Architects push for $4bn First Nations housing boost

The Australian Institute of Architects has called for the acceleration of First Nations housing development to keep pace with the Closing The Gap initiatives.

The nation’s peak body for the architectural profession, representing more than 14,500 members, said an additional $4 billion investment should go to the Housing Australia Future Fund (HAFF) for a specific $4bn fund for First Nations codesigned social housing.

In its submission to the 2024 Australian Government Budget, the Institute proposed the First Nations-specific funding should be within an additional $10bn of social and affordable housing to double HAFF’s investment pool.

The Institute’s National President Stuart Tanner said the Productivity Commission’s recent Review on Closing the Gap highlighted the fundamental changes required on housing delivery and policy.
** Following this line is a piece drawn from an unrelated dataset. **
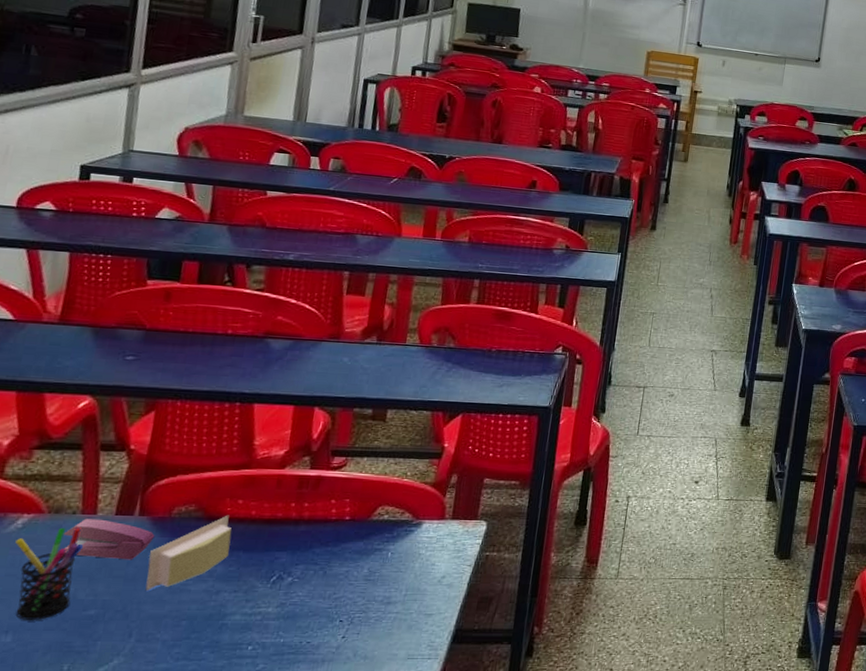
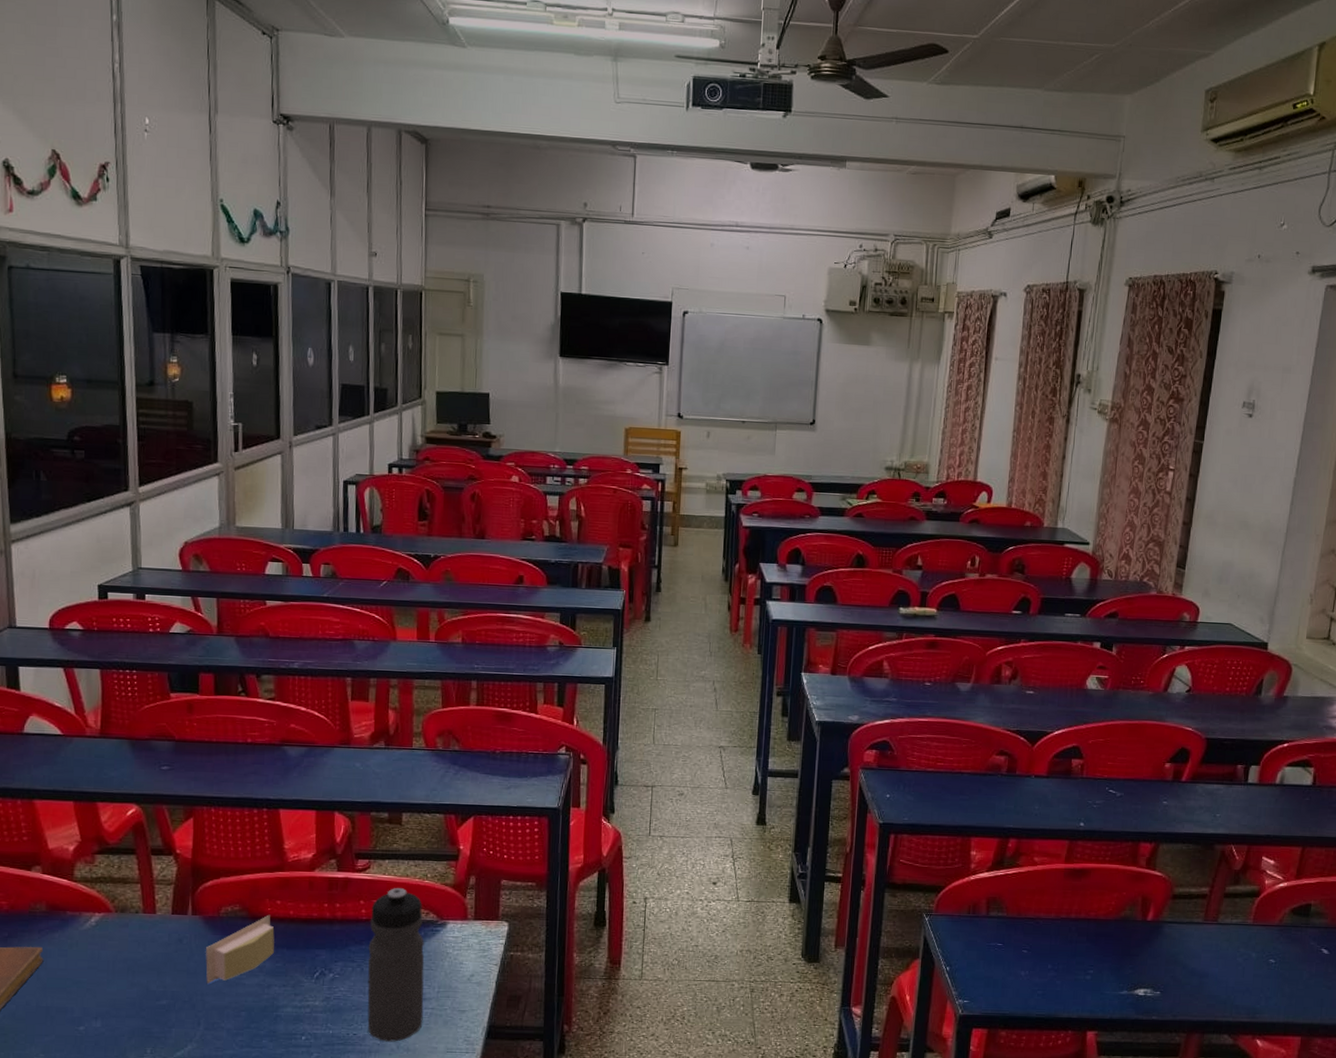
pen holder: present [15,527,83,620] -> none [92,925,148,1008]
stapler: present [64,519,155,560] -> none [131,917,208,956]
water bottle: none [323,487,399,649] -> present [367,888,425,1042]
“Australia needs better and more culturally appropriate housing for our First Nations people,” Mr Tanner said. “A codesign process together with First Nations peoples can support communities to build and maintain housing and local economies through construction and skills development.”

He said the needs of First Nations Australians should be prioritised to overcome the current failing of one in five dwellings inhabited by Indigenous people not meeting an acceptable standard, according to the Australian Institute of Health and Welfare.

The Institute believes better outcomes for First Nations peoples through projects and initiatives will come from codesign and local collaboration.

Broadly, the Institute said the Australian Government’s initial $10bn investment in the HAFF last year was welcomed but insufficient to meet the real and growing need for social housing.

“A safe, secure and sustainable home has become out of reach for many households,” Mr Tanner said. “We need to increase the supply of housing to change the dynamics and provide the human right of shelter to all Australians.

“This is a core role of the government, which rightly established the HAFF to reinstate appropriate funding for social and affordable housing and meet community needs.”

The Institute has set out a comprehensive pre-Budget submission to the Australian Government that also seeks energy efficiency, decarbonisation of construction, accessibility and greater design oversight for housing and the built environment.

It states social and affordable housing should be overseen by design professionals to ensure dwellings are liveable, to budget and minimise costs, with minimum standards for HAFF-funded housing conditional on development approval by multi-disciplinary design review panels, a minimum 8-Star energy efficiency standard, no gas appliances and design by an architect.

Further, pre-approved architect designs to meet quality, light, airflow, energy and other requirements – subject to proper orientation and implementation – could enable faster approvals and cost reductions.

The Institute has sought a national competition to commission such designs in a social housing “pattern book”.

The Institute has recommended a fund seeded with $500 million to enable net zero building materials research, assist universities and TAFE sectors to commercialise such products, and support local manufacturing, in a bid to accelerate low carbon buildings.

Further, a $50m advance for targeted professional development and skills training in energy efficiency and condensation mitigation and a $10m plan to research and develop guidelines for adaptive reuse and retrofitting of government buildings could support decarbonisation and landfill waste.

Improved data collection and risk maps for climate change should also be a priority. Funding for gender inclusion and equity, as well as practical design requirements to improve accessibility for people living with disabilities has also been requested by the Institute.

Summary of recommendations

Aim Recommendation
Designing and delivering low carbon buildings Invest $50 million for targeted professional development and skills training across a range of disciplines in energy efficiency and condensation mitigation.

Invest in a $500 million fund to:
• fund net zero building materials research
• assist the University and TAFE sectors to commercialise their research into net zero building materials
• support the investment required for the local manufacture of net zero building materials.

Invest $10 million to research and develop a specific design guideline to promote adaptive re-use and retrofitting of existing government buildings to reduce carbon emissions and landfill waste.
Critical data for climate change adaptation Invest $50 million to fund the Australian Climate Service to develop Improved national datasets and detailed maps of natural disaster and climate-related events risks across Australia.
Housing as a priority Invest $4 billion over four years to 2028 to fund a co-designed national housing deal with First Nations communities, delivering 8,000 new indigenous social housing dwellings.

Housing Australia to be tasked with developing a database on suitable and available Federal Government land that can be earmarked for new housing.

Fund an additional investment of $10 billion in the Housing Australia Future Fund.

Ensure Housing Australia funding is conditional upon:
• Development approval by multi-disciplinary design review panels
• Minimum 8 Star energy efficiency standard
• No gas appliances
• Design by an architect.

Housing Australia fund $10 million to commission a social housing pattern book via a design competition.
Ensure Australia has a diverse and experienced architect workforce in 2030 Invest $120 million in diversity, inclusion and equity training.

Invest $500 million over 5 years to fix the gender pay gap, improve the representation of women in design and construction, and retain female participation in the design and construction workforce.

Invest $50 million over 5 years in education to encourage First Nations Australians to embark on a career in built environment design through courses in planning, architecture, landscape architecture, and interior design.
Make public buildings accessible for people with disabilities Commit funding of $150 million over three years for a national accessibility upgrade program to retrofit existing public use and community buildings.